Il progetto imbastito da Maldini&c. è assolutamente interessante, ma appena agli albori. E non si può vincere di punto in bianco, senza un percorso che passi per delle tappe obbligate. Pensiamo proprio all’Inter: nel giugno del 2016 si insedia la nuova proprietà. Il primo anno è da dimenticare, ma serve per capire. Necessitiamo di tempo. Si passa al biennio Spalletti, in cui si cominciano ad ottenere i primi risultati: torniamo in Champions League, e lo facciamo per due anni di fila. Così, l’anno scorso, la mossa per il salto di livello: Antonio Conte in panchina e un mercato che si sblocca soprattutto (rammentiamolo) grazie all’appeal che suscita l’ex allenatore di Juve e Chelsea. Per quanto se ne possa dire, l’anno scorso siamo arrivati al secondo posto e in finale di Europa League, mentre nell’attuale stagione, dopo tantissimo tempo, siamo accreditati come una delle favorite per la vittoria finale del torneo. Insomma, ci abbiamo messo anni per tornare ai vertici nazionali, ma adesso ci siamo. E questo a prescindere se vinceremo o meno. Ed è ciò che dovrebbe cercare di fare la società che affronteremo domenica alle 15: pochi proclami, meno voli pindarici, e tanta pazienza e progettualità. Che fine ha fatto la campagna faraonica del 2016, che se l’avesse fatta l’Inter ci avreste fatto a pezzi tuttora? Insomma, il Milan, così come l’Inter, ha dovuto ingoiare tantissimi rospi amari in questi dieci anni, e già poter giocare un derby che vale così tanto deve essere motivo di orgoglio, ma bisogna tornare con i piedi sulla Terra.
E, forse, saremo proprio noi a farglieli poggiare.

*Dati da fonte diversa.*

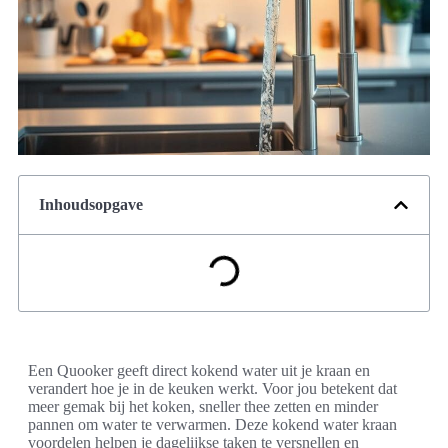
Inhoudsopgave
Een Quooker geeft direct kokend water uit je kraan en
verandert hoe je in de keuken werkt. Voor jou betekent dat
meer gemak bij het koken, sneller thee zetten en minder
pannen om water te verwarmen. Deze kokend water kraan
voordelen helpen je dagelijkse taken te versnellen en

- Milan-Inter: nessuna favorita, ma neroazzurri superiori

Come scritto poco sopra, sono consapevole di essere dalla parte della squadra più attrezzata per vincere la contesa. Il derby, in particolare quello della Madonnina, è però pieno di insidie. Non esiste realmente mai una che abbia più chance di vittoria dell’altra. Questo perché si tratta di una partita unica, di un incontro che non vede solo due squadre scendere sul terreno di gioco, ma due mentalità, due mondi, due concezioni: la bellezza di questo avvenimento è anche questa.
Dal punto di vista tecnico, l’Inter si presenta ai nastri di partenza con il vantaggio psicologico di aver scavalcato da qualche giorno i rivali. Questo, però, rappresenta solo un dettaglio.
La partita si disputa nel rettangolo di gioco, ed è lì che dovremo dimostrare la superiorità. Abbiamo finalmente una formazione ideale, un collettivo pronto a dimostrare di essere in grado di fare il salto di qualità.
Dall’altra parte, è inevitabile che l’ex di turno rappresenti il pericolo numero uno.
Non possiamo però aver timore: l’Inter ha solo il campionato, e non ci possono essere scuse.
Dobbiamo vincere
.

- Ibra vs Lukaku

Uno dei temi caldissimi del match del 21 febbraio sarà il ritrovo tra i due protagonisti: Zlatan e Romelu. Dopo la brutta scena a cui abbiamo assistito in Coppa Italia, entrambi si ritroveranno nel teatro del calcio per eccellenza, nella speranza che si possa parlare solo delle loro giocate e non di altre beghe che poco affascinano chi ama questo sport. Sarà un derby sentito, presumibilmente non mancherà l’agonismo, ma l’importante è che si mantenga un livello di correttezza e di buon senso nell’arco di tutti i novanta minuti. Non è voler essere politicamente corretti, ma credo che sia giusto che si possa poter godere di una partita per ciò che succede in campo, senza altre distrazioni.

San Siro, mi manchi

Non voglio soffermarmi sul vuoto che ci sarà sulle tribune del Meazza. Ne ho già parlato abbondantemente in occasione del match di Coppa Italia e sull’effetto che provoca.
Voglio solo mandare un messaggio allo stadio che ospiterà un evento che avrebbe meritato tutta la sua cornice e dirgli che mi manca.
Mi manca di brutto, come quando ti innamori per la prima volta da adolescente.
Come l’amico con cui cresci e che parte perché la famiglia si trasferisce a 700 km di distanza.
Come le chitarre acustiche che rimbombano da Sesto San Giovanni fino a Cinisello Balsamo.
Come il pallone per strada, le camminate all’aria aperta, i viaggi organizzati, il guardarsi in faccia scoperti, senza paura.
Ritornerai presto a farci sentire i tuoi cori, i tuoi colori, le tue coreografie.
Ritorneremo presto a farti sentire i nostri cori, i nostri colori, le nostre coreografie.
Nel frattempo, tieniti in forma, e facci divertire.
Di domenica alle 15, proprio come piaceva a te tanto, tanto tempo fa.